Smarter k-Partitioning of ZX-Diagrams for Improved Quantum Circuit Simulation
Matthew Sutcliffe
TL;DR
This work tackles the challenge of strong classical simulation of quantum circuits by leveraging ZX-diagrams and introducing an optimised k-partitioning approach. It combines GPU-accelerated reduction, parameterised state precomputation, and pairwise regrouping to dramatically reduce the number of terms and cross-references required to obtain the scalar amplitude of a circuit. The authors formalise the ZX-Partitioner, which balances precompute and cross-reference costs to select an optimal partitioning and demonstrates orders-of-magnitude speedups in regimes with shallow, highly interconnected circuits.
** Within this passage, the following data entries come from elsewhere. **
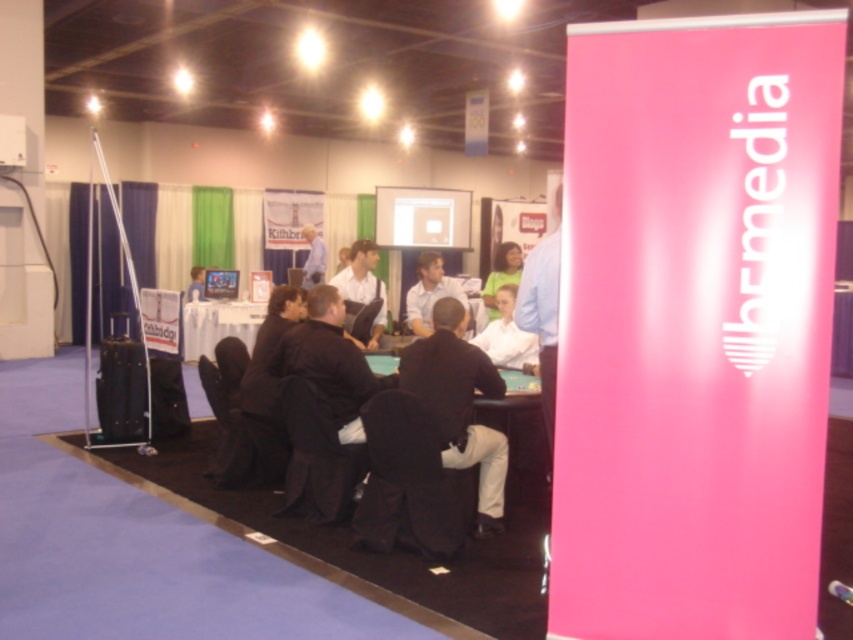
Which is below, dark gray suit at center or matte black shirt at center?

Positioned lower is dark gray suit at center.

Between dark gray suit at center and matte black shirt at center, which one appears on the left side from the viewer's perspective?

From the viewer's perspective, matte black shirt at center appears more on the left side.

Where is `dark gray suit at center`? The height and width of the screenshot is (640, 853). dark gray suit at center is located at coordinates (459, 404).

This screenshot has width=853, height=640. In order to click on dark gray suit at center in this screenshot , I will do `click(459, 404)`.

How distant is dark gray suit at center from smooth black table at center?

dark gray suit at center and smooth black table at center are 5.87 meters apart.

Which is in front, point (500, 496) or point (207, 301)?

Point (500, 496) is more forward.

Find the location of a particular element. dark gray suit at center is located at coordinates (459, 404).

Find the location of a particular element. The height and width of the screenshot is (640, 853). dark gray suit at center is located at coordinates (459, 404).

Which of these two, smooth black table at center or matte black shirt at center, stands taller?

Standing taller between the two is smooth black table at center.

What do you see at coordinates (218, 324) in the screenshot? I see `smooth black table at center` at bounding box center [218, 324].

The height and width of the screenshot is (640, 853). What are the coordinates of `smooth black table at center` in the screenshot? It's located at (218, 324).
The approach is complemented by a public Python tool and a discussion of practical trade-offs, including memory overhead and potential enhancements via ZX-calculus-informed partitioning rules.
Abstract
We introduce a novel method for strong classical simulation of quantum circuits based on optimally k-partitioning ZX-diagrams, reducing each part individually, and then efficiently cross-referencing their results to conclude the overall probability amplitude of the original circuit. We then analyse how this method fares against the alternatives for circuits of various size, shape, and interconnectedness and demonstrate how it is often liable to outperform those alternatives in speed by orders of magnitude.